◆ Work task: Recast the lines in the listing below as a numbered list, leaving out blank lines. Begin at the line that contains "However, the problem" and stop after the line that contains "In the final".

◆ Data items:
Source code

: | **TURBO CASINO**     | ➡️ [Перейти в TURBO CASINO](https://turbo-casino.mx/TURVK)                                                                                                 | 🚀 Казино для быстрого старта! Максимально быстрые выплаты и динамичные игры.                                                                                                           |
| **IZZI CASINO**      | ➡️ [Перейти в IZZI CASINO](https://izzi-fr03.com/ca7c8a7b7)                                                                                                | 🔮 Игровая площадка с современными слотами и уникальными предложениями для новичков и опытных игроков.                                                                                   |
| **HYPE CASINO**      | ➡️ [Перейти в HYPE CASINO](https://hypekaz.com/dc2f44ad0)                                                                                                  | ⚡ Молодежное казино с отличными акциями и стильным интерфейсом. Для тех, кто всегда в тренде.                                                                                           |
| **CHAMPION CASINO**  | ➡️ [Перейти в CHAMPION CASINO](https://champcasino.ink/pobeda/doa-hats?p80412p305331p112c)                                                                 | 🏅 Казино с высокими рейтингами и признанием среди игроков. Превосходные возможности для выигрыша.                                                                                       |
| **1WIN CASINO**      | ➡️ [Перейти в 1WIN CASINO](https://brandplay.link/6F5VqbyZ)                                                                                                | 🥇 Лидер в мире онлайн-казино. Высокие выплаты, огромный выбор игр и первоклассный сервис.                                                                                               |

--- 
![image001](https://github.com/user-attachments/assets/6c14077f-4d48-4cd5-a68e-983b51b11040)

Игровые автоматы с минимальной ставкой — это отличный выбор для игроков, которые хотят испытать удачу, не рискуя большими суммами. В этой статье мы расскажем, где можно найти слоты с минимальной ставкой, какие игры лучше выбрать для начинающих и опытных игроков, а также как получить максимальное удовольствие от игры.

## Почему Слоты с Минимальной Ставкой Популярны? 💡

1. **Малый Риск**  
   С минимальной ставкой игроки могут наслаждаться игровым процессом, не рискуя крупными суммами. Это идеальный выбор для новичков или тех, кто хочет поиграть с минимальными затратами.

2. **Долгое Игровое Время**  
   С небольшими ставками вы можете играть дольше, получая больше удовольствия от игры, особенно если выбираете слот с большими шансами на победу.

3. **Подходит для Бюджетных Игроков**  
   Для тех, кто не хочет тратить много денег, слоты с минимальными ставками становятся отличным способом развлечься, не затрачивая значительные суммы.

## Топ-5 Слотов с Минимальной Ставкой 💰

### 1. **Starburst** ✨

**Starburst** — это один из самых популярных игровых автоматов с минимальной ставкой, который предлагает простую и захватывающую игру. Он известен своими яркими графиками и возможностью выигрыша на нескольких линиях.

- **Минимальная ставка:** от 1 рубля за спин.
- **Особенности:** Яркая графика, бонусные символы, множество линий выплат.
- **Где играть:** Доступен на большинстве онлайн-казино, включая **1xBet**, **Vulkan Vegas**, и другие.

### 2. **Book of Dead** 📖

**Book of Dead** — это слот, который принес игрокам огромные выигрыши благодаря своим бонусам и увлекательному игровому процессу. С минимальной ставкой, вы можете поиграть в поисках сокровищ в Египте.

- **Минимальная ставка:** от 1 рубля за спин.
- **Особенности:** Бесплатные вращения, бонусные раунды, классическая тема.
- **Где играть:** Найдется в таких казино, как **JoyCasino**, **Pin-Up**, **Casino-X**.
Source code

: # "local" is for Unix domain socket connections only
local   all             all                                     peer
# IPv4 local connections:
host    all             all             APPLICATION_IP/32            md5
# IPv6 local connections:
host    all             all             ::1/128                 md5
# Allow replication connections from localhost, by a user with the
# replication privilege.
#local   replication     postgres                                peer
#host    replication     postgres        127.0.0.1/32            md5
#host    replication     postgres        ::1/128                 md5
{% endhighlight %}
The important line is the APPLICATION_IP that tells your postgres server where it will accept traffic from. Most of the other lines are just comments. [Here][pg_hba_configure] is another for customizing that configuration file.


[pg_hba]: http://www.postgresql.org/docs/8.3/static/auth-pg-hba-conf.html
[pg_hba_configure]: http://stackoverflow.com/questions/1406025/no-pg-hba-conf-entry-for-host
...
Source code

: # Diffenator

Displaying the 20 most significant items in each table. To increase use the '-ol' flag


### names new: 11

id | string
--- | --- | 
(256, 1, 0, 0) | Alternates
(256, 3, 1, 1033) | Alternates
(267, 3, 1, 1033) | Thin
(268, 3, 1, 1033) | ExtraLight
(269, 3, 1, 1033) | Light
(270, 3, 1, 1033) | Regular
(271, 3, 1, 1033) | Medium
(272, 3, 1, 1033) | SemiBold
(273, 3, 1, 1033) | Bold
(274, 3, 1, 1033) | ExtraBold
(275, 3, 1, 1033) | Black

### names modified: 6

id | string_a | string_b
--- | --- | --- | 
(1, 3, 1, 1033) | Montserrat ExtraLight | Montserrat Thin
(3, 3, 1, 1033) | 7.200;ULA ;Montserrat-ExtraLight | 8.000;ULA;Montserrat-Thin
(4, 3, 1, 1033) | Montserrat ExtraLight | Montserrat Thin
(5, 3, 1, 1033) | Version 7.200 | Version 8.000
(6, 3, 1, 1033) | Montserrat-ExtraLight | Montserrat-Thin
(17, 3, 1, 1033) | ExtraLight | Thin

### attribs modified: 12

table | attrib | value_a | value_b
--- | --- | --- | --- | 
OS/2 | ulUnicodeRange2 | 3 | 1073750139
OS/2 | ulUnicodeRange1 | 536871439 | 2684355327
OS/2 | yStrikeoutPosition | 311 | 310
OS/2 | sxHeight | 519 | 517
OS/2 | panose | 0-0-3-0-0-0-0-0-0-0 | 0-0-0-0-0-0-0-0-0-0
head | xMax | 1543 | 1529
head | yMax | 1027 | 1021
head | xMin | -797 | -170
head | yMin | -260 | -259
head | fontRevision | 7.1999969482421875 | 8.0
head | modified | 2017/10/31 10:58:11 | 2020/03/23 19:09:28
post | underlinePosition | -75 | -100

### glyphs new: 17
--
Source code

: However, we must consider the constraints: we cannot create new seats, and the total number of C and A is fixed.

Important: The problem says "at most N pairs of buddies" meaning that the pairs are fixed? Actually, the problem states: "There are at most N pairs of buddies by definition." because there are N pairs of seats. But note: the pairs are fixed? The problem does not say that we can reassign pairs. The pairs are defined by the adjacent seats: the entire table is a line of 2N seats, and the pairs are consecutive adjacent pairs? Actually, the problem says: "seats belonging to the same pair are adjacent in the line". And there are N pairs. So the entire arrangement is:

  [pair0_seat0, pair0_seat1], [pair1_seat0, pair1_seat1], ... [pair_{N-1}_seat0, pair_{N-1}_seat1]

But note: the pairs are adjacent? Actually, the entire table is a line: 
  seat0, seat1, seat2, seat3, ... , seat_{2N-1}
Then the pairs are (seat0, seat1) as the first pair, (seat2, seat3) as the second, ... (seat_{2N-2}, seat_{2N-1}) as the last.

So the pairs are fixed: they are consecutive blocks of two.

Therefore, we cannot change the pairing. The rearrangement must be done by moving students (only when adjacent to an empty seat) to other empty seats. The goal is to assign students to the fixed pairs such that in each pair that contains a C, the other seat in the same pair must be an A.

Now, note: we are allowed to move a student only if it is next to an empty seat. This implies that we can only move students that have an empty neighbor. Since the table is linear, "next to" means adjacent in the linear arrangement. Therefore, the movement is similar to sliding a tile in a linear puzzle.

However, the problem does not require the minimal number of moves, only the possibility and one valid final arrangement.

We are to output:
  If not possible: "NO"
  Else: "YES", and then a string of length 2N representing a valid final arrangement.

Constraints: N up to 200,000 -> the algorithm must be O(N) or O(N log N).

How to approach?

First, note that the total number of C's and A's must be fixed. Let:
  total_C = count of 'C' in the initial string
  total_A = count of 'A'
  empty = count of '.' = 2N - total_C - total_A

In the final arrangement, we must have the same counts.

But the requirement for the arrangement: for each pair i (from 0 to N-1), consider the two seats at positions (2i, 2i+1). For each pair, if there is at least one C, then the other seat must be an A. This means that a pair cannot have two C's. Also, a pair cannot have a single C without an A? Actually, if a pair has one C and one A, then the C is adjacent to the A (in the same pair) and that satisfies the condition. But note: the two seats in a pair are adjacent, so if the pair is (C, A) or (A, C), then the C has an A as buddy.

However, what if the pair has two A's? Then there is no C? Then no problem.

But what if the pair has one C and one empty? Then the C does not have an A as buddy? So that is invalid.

◆ Completed task:
1. However, the problem does not require the minimal number of moves, only the possibility and one valid final arrangement.
2. We are to output:
3.   If not possible: "NO"
4.   Else: "YES", and then a string of length 2N representing a valid final arrangement.
5. Constraints: N up to 200,000 -> the algorithm must be O(N) or O(N log N).
6. How to approach?
7. First, note that the total number of C's and A's must be fixed. Let:
8.   total_C = count of 'C' in the initial string
9.   total_A = count of 'A'
10.   empty = count of '.' = 2N - total_C - total_A
11. In the final arrangement, we must have the same counts.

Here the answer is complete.